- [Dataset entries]
↓↓↓

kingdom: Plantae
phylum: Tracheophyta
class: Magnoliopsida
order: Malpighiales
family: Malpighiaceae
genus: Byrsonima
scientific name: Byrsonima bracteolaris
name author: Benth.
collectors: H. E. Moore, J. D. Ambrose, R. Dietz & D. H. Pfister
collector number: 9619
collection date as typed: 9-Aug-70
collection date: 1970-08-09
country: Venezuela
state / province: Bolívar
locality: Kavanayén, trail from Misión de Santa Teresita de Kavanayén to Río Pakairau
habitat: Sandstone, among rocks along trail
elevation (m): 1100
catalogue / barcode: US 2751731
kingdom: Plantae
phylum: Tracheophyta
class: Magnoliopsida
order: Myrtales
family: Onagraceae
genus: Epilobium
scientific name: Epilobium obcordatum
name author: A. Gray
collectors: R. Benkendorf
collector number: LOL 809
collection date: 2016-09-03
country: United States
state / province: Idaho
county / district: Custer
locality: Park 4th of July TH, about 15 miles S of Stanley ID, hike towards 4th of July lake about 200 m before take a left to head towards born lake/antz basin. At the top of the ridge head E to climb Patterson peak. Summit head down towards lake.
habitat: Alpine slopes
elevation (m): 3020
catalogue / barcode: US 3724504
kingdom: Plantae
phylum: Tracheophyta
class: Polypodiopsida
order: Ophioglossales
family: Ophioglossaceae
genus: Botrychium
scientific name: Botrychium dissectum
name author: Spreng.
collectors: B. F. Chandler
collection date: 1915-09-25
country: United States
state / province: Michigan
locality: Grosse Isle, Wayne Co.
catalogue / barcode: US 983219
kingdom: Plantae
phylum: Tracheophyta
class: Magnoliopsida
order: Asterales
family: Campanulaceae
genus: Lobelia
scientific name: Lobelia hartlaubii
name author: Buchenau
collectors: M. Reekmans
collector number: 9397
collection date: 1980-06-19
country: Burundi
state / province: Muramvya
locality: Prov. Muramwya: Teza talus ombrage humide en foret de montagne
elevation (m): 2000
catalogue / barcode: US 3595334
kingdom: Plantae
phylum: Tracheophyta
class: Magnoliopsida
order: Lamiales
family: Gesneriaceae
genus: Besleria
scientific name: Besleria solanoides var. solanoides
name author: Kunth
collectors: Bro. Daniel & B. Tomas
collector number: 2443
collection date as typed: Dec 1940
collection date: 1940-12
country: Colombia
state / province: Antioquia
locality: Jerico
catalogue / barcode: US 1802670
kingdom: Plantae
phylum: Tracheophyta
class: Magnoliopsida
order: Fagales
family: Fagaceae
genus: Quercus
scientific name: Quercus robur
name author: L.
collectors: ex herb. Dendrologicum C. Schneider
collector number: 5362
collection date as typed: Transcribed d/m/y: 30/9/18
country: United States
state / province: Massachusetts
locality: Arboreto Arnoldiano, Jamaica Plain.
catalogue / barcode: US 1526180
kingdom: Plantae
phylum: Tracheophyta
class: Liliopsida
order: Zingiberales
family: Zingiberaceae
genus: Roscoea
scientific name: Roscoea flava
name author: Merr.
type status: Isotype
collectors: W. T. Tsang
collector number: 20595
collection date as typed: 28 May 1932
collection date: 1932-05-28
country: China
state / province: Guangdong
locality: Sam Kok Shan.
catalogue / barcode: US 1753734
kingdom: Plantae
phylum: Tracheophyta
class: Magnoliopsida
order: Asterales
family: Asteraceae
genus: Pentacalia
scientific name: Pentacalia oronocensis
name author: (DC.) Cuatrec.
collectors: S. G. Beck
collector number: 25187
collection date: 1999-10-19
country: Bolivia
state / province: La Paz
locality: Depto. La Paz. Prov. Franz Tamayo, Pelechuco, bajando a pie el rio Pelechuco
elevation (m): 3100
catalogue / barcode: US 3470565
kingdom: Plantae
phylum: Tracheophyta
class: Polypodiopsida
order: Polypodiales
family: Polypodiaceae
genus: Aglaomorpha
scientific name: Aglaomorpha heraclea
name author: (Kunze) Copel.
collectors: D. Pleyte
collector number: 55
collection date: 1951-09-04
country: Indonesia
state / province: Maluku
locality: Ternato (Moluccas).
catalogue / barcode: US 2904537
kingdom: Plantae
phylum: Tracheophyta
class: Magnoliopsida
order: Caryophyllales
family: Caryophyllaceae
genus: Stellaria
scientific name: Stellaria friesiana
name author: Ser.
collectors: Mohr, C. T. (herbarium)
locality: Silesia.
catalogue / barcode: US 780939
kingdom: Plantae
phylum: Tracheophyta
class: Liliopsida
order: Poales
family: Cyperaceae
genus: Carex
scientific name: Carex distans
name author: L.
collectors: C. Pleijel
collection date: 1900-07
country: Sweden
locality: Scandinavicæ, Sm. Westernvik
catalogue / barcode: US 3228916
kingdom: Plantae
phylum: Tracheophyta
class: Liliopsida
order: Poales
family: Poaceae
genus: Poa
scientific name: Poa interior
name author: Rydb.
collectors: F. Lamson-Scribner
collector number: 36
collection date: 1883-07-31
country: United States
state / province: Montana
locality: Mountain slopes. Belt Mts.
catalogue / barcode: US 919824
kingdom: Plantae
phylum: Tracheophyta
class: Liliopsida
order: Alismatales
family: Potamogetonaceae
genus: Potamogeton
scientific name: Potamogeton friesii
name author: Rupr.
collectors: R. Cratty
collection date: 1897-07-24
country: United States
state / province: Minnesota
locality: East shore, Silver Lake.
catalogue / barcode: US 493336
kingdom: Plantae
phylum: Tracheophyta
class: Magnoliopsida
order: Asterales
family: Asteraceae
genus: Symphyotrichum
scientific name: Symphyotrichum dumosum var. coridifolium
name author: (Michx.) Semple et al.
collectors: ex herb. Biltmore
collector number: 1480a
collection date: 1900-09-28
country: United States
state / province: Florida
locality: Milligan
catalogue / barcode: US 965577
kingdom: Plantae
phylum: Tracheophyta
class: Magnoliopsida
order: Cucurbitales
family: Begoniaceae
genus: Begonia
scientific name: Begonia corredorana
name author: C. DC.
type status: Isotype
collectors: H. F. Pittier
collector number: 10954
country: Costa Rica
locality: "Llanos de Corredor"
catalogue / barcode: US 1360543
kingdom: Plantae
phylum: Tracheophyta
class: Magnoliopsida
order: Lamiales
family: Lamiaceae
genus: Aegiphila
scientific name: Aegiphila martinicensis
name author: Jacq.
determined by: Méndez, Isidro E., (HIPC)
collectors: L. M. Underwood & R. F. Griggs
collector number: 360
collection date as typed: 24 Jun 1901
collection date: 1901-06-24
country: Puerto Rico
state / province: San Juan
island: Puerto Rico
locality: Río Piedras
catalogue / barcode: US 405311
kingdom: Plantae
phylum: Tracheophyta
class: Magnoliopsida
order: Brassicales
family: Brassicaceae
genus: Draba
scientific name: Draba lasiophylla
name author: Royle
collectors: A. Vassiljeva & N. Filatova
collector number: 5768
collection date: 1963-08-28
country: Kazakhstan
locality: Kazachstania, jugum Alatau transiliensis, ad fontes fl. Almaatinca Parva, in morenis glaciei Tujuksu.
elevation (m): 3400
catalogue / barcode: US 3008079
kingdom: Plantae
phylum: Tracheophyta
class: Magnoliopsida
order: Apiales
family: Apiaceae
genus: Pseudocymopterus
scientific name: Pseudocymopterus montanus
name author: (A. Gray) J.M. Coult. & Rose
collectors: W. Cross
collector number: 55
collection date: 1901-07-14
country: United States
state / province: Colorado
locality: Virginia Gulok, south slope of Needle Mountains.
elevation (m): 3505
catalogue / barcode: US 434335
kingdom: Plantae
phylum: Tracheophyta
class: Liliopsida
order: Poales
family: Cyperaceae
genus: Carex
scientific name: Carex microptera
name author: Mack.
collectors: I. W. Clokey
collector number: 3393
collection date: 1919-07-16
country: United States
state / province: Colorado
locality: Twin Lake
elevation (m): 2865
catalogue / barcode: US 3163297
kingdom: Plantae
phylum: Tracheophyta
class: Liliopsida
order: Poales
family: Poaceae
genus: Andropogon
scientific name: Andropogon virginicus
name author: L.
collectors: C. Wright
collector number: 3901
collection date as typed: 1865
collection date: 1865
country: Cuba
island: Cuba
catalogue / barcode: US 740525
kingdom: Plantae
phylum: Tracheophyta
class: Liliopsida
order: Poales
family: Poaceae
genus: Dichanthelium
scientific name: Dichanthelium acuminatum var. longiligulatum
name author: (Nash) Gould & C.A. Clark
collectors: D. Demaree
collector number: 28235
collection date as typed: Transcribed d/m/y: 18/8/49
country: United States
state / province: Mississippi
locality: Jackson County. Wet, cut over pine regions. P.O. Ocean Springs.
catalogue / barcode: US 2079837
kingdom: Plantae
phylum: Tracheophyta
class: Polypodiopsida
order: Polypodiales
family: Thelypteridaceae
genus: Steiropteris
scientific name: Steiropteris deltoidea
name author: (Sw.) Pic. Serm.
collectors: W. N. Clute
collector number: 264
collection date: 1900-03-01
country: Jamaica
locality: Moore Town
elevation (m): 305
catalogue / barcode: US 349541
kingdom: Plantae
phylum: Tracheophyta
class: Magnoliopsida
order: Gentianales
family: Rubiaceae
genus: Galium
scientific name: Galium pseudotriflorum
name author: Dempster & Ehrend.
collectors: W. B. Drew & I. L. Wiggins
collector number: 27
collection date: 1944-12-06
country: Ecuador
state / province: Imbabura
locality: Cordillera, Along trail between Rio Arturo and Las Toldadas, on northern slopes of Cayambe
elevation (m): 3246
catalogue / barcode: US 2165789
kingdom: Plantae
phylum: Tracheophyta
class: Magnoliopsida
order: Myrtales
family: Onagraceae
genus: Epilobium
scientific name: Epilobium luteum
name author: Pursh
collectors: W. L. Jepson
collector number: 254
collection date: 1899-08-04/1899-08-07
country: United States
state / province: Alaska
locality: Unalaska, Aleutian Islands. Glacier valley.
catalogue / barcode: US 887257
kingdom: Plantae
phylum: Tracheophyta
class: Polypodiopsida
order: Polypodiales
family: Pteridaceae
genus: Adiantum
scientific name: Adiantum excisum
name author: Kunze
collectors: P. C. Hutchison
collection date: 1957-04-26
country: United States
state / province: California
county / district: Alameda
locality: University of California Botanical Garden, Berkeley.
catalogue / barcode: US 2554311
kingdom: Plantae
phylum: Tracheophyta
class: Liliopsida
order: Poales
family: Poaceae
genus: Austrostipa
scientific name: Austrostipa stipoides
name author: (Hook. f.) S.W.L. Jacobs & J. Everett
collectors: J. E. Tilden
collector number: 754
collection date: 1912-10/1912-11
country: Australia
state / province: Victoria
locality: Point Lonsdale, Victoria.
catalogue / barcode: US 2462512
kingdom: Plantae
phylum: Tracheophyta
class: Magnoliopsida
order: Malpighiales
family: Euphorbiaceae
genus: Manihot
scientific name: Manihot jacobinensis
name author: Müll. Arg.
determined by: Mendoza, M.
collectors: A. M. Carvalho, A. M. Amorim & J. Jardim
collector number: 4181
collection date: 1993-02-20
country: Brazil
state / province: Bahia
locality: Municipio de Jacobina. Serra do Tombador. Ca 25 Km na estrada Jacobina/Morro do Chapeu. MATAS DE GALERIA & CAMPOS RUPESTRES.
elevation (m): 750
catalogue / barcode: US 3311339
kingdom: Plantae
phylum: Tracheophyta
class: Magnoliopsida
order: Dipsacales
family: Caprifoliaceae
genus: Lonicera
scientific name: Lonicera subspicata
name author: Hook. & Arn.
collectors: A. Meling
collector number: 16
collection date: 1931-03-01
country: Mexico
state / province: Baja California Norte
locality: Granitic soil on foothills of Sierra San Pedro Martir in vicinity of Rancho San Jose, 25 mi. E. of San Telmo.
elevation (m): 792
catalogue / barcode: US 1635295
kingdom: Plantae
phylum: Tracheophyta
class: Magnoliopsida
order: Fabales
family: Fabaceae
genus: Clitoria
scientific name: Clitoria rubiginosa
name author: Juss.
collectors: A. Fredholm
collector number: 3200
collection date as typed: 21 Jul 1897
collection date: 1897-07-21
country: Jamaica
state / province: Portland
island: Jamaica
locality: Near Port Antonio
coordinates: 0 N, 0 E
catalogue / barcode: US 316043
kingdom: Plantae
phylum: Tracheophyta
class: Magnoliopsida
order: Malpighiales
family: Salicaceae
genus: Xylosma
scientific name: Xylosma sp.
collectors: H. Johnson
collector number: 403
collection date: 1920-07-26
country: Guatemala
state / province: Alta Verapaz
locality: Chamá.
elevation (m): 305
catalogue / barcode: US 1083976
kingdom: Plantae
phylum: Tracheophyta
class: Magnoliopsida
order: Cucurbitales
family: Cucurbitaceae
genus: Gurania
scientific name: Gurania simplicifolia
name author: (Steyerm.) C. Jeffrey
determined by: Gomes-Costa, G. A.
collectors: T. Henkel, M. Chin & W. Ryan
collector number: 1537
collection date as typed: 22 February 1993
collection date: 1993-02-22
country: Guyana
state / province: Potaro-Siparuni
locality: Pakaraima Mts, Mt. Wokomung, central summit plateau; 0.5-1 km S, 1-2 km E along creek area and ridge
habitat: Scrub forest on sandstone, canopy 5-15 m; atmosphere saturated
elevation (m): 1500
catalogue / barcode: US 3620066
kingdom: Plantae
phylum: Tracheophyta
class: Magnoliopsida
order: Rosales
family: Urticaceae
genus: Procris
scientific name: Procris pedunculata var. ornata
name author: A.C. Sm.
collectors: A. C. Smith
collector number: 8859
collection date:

↑↑↑

- [Work to complete]
Format the lines between the one containing "locality: Point Lonsdale, Victoria." and the one containing "collector number: 16", inclusive, as a numbered list, leaving out any blank lines.

- [Final result]
1. locality: Point Lonsdale, Victoria.
2. catalogue / barcode: US 2462512
3. kingdom: Plantae
4. phylum: Tracheophyta
5. class: Magnoliopsida
6. order: Malpighiales
7. family: Euphorbiaceae
8. genus: Manihot
9. scientific name: Manihot jacobinensis
10. name author: Müll. Arg.
11. determined by: Mendoza, M.
12. collectors: A. M. Carvalho, A. M. Amorim & J. Jardim
13. collector number: 4181
14. collection date: 1993-02-20
15. country: Brazil
16. state / province: Bahia
17. locality: Municipio de Jacobina. Serra do Tombador. Ca 25 Km na estrada Jacobina/Morro do Chapeu. MATAS DE GALERIA & CAMPOS RUPESTRES.
18. elevation (m): 750
19. catalogue / barcode: US 3311339
20. kingdom: Plantae
21. phylum: Tracheophyta
22. class: Magnoliopsida
23. order: Dipsacales
24. family: Caprifoliaceae
25. genus: Lonicera
26. scientific name: Lonicera subspicata
27. name author: Hook. & Arn.
28. collectors: A. Meling
29. collector number: 16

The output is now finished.